Canadian Adaptive Snowsports Sports de glisse adaptés Canada
- Legal status: National charity
- Purpose: Adaptive snowsports
- Headquarters: Sainte-Anne-des-Lacs, Quebec
- Website: www.cads.ski

= Canadian Adaptive Snowsports =

Canadian charity

Canadian Adaptive Snowsports (CADS, formerly Canadian Association for Disabled Skiing) is a national charity that assists individuals with disabilities to participate in snow skiing and snowboarding, at recreational and competitive levels. CADS is a national-level organization consisting of 11 divisions and 67 programs across Canada. In 2019, there were more than 5,200 members. CADS seeks to serve participants with all disabilities including people with visual impairments, autism spectrum disorders, cognitive impairments and physical impairments.
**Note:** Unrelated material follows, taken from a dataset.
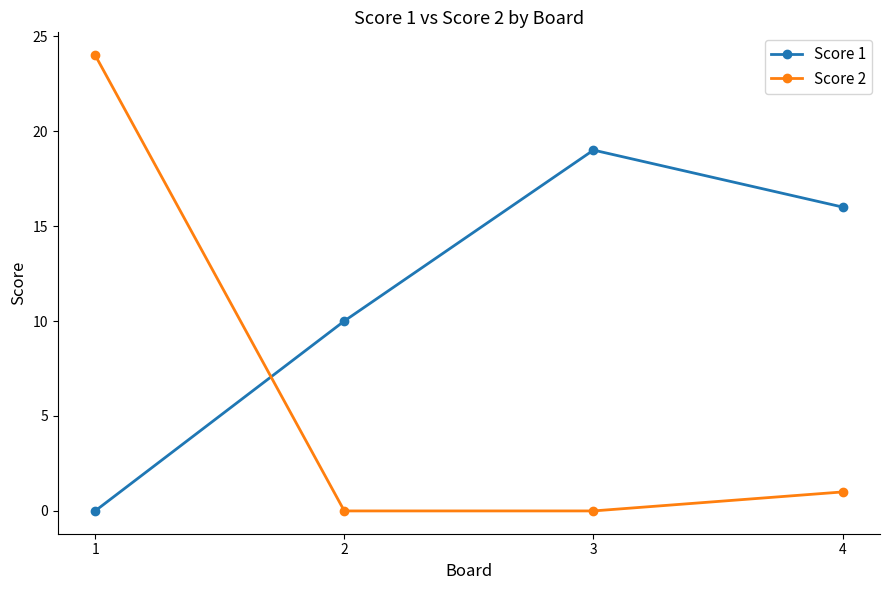

Which series ends up on top after the final intersection of Score 2 and Score 1?

Score 1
The organization started as an idea of Jerry Johnston, the ski school director of Sunshine Village (now Banff Sunshine Village) on the Alberta–British Columbia border. In 1963, he started the first program for disabled skiers in Canada and with his wife Annie founded CADS in 1976. Both were inducted into the Canadian Disability Hall of Fame in 2014. He served as the organization's executive director for three decades. Snowboarder Christian Hrab has been the CADS executive director since 2015.

CADS provides standardized instructor certification programs across its divisions and clubs, with four levels of instructors for the difficulty levels of slopes. In 2022, the organization had 1,600 certified instructors and coaches and 1,500 volunteers. CADS also organizes races and competitions, most notably a week-long annual international ski meet.

CADS Instructor courses are Canadian Ski Instructors' Alliance (CSIA) accredited. CADS is a partner of the Active Living Alliance for Canadians with a Disability.